Items from a data source:

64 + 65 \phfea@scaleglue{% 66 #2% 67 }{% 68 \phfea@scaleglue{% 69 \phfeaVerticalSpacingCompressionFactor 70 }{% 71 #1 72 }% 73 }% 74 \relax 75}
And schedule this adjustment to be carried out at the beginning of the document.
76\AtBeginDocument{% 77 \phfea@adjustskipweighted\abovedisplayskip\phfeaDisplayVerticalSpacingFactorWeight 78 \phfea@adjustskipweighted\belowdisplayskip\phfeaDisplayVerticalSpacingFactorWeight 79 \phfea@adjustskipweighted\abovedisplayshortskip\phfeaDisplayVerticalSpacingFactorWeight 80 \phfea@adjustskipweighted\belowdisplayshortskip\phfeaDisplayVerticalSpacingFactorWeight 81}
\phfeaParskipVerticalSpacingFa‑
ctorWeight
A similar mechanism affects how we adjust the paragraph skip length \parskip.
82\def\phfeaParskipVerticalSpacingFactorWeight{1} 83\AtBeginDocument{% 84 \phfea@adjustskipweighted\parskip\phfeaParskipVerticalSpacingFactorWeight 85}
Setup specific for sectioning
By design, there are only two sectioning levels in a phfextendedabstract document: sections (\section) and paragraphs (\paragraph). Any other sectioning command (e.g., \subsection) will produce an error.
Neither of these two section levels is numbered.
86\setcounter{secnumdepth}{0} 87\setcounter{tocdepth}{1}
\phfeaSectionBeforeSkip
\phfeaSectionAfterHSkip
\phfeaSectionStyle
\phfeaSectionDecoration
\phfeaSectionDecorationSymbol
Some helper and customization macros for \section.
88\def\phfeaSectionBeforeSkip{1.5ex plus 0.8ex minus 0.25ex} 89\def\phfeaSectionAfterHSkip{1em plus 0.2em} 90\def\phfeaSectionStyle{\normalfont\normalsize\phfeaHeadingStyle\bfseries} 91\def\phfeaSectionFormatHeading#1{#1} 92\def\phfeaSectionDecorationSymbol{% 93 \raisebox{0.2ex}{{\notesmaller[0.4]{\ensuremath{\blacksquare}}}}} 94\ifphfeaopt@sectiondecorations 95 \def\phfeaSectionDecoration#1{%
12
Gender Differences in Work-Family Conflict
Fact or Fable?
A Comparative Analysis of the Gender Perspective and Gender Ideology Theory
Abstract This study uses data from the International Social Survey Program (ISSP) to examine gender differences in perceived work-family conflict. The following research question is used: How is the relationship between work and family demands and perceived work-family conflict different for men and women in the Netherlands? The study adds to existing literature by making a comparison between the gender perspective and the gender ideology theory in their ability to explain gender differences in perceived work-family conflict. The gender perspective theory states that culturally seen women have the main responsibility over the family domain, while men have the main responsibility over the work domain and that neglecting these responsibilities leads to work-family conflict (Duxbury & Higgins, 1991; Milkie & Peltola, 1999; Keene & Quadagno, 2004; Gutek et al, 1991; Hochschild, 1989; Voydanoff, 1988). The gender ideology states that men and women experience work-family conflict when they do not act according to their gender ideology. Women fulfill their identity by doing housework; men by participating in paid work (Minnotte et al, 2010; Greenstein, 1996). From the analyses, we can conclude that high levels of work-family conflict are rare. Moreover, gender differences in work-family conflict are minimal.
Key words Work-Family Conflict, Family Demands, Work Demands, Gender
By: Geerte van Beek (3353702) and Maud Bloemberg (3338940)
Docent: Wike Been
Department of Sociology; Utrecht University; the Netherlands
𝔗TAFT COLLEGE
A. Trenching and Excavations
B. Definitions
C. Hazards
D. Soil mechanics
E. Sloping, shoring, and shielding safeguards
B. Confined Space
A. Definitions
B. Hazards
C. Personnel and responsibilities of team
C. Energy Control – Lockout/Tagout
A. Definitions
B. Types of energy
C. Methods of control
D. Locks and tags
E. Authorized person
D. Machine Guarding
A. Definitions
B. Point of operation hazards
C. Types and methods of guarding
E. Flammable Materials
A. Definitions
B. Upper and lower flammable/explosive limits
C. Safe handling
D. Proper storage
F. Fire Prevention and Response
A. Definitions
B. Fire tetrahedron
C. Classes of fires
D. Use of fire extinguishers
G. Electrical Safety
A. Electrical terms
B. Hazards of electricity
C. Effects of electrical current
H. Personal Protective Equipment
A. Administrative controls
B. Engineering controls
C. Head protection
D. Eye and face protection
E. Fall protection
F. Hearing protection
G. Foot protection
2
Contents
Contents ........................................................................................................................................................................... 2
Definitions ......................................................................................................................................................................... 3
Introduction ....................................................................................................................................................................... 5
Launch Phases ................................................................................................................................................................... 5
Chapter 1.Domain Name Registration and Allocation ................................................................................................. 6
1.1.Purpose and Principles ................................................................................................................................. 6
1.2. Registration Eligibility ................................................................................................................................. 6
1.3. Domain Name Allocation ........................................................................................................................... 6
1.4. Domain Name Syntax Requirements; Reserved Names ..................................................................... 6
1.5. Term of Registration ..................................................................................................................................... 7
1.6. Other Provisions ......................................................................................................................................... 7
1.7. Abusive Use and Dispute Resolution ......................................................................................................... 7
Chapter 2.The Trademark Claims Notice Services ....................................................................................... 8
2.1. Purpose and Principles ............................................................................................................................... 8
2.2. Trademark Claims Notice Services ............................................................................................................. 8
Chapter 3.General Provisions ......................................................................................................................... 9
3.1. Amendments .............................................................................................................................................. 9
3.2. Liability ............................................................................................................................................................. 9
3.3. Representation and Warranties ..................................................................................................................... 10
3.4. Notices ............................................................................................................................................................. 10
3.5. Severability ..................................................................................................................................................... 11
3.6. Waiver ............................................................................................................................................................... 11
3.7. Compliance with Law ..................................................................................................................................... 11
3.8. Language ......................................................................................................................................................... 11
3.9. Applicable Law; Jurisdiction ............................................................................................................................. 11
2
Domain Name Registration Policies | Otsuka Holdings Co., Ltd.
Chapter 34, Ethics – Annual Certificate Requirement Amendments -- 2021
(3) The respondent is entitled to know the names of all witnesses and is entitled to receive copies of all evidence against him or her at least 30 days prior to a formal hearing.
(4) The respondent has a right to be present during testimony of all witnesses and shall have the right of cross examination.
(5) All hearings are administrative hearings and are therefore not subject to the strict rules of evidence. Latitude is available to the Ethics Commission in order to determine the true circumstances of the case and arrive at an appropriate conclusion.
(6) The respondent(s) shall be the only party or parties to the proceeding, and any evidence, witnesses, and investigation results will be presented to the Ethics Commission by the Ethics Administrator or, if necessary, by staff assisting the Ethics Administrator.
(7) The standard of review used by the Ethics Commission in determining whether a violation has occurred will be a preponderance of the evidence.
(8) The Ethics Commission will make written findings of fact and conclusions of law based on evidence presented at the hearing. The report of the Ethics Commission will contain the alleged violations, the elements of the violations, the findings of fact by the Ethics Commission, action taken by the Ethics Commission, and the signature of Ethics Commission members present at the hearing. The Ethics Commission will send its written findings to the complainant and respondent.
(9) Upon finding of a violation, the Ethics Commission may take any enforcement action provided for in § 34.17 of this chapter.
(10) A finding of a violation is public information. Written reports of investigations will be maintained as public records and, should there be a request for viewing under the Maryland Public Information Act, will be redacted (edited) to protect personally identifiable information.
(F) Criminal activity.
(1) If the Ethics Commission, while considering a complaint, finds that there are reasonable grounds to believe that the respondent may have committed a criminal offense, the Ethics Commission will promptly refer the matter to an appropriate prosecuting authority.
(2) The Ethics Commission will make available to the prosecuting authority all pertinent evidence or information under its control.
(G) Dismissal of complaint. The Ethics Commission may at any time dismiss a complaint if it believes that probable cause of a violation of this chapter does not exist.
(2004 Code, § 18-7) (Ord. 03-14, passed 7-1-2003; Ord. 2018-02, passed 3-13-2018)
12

ACTIVITY ::
Scan the records above and report every line with the string "Services".

RESULT OF THE EXERCISE ::
Chapter 2.The Trademark Claims Notice Services ....................................................................................... 8
2.2. Trademark Claims Notice Services ............................................................................................................. 8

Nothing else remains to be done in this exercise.